The Federal Reserve cut interest rates for the first time this year, in a move driven by mounting evidence of a weakening job market and elevated inflation.
After months of disappointing economic data, the central bank lowered its benchmark rate by a quarter of a percent on Wednesday—less than what the Trump administration had hoped for.

President Donald Trump’s newly-installed Governor Stephen Miran was the only policymaker who voted against the quarter-point cut, instead advocating for a half-point reduction.
“Recent indicators suggest that growth of economic activity moderated in the first half of the year,” the Federal Reserve said in a statement.
“Job gains have slowed, and the unemployment rate has edged up but remains low. Inflation has moved up and remains somewhat elevated.”

The move puts the target range for the Fed’s main lending rate at 4 percent—4.25 percent, with two more cuts likely this year.
This comes after the latest annual revisions from the Bureau of Statistics showed that employers created 911,000 fewer jobs for the year to March than previously suggested, in a blow to Trump’s claim that the U.S. has the “hottest” economy in the world.
The latest unemployment rate also rose to 4.3 per cent, the highest since 2021.
The decision to cut interest rates comes after months of pressure from Trump, who has repeatedly attacked Federal Reserve Chairman Jerome Powell for not lowering interest rates sooner.
Trump is also trying to fire Governor Lisa Cook, the first Black woman appointed to the board, over unproven allegations of mortgage fraud.
Cook scored a victory this week when an appeals court ruled that she could continue to work for the Fed while Trump’s challenge plays out in court.
However, White House spokesman Kush Desai told The Daily Beast on Wednesday: “The President lawfully removed Lisa Cook for cause. The Administration will appeal this decision and looks forward to ultimate victory on the issue.”

Wednesday’s rates decision also marks a turning point for the central bank, whose officials have been locked in an intense debate about how to balance relief to borrowers while keeping inflation low.
Though Trump has pushed for dramatically lower rates to boost the economy, there are also political risks for a president who has tied his second term to claims of economic strength and an aggressive tariff agenda.
Speaking at a press conference on Wednesday afternoon after the cuts were announced, Powell warned that the risks to the labor market had risen.
“Overall, the marked slowing in both the supply and demand for workers is unusual,” he said.

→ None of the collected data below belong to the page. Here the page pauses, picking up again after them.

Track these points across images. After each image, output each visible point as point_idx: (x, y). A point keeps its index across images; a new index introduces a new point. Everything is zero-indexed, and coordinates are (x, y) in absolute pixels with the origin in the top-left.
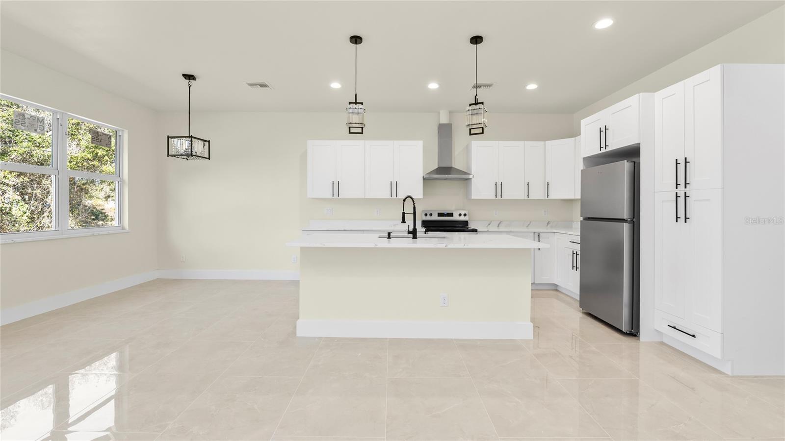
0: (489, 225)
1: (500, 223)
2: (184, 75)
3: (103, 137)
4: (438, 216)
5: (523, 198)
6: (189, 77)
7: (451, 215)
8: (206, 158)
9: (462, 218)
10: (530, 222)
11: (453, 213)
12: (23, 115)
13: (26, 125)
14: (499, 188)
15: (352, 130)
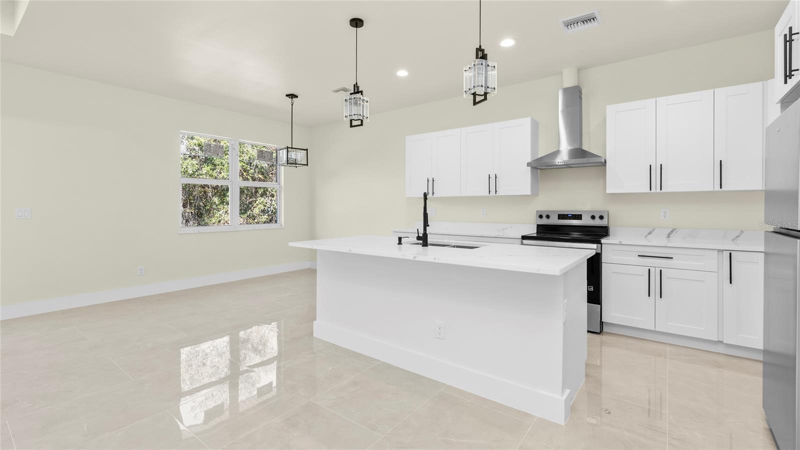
0: (650, 233)
1: (672, 232)
2: (287, 95)
3: (266, 154)
4: (559, 219)
5: (710, 188)
6: (292, 96)
7: (579, 217)
8: (305, 165)
9: (597, 222)
10: (742, 232)
11: (581, 215)
12: (210, 145)
13: (212, 151)
14: (656, 173)
15: (354, 123)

“In this less dynamic and somewhat softer labor market, the downside risks to employment appear to have risen.”
Asked if companies are eating the cost of tariffs, and if tariffs might be leading to less hiring rather than higher prices, he said it’s “certainly possible.” But he added that the slowing job growth was driven more by immigration policy bringing down the supply of workers.
The central bank chair also gave a subtle nod to the independence of the Federal Reserve in making policy decisions, something that had become a significant flashpoint under the Trump administration.
“We don’t frame these questions at all or see them in terms of political outcomes,” he said.
“I think when you get to another part of Washington, everything is seen through the lens of, ‘Does it help or hurt this political party, this politician?’ … That’s just not the way we think about things at the Fed. We’re taking a longer perspective. We’re trying to serve the American people as best we can.”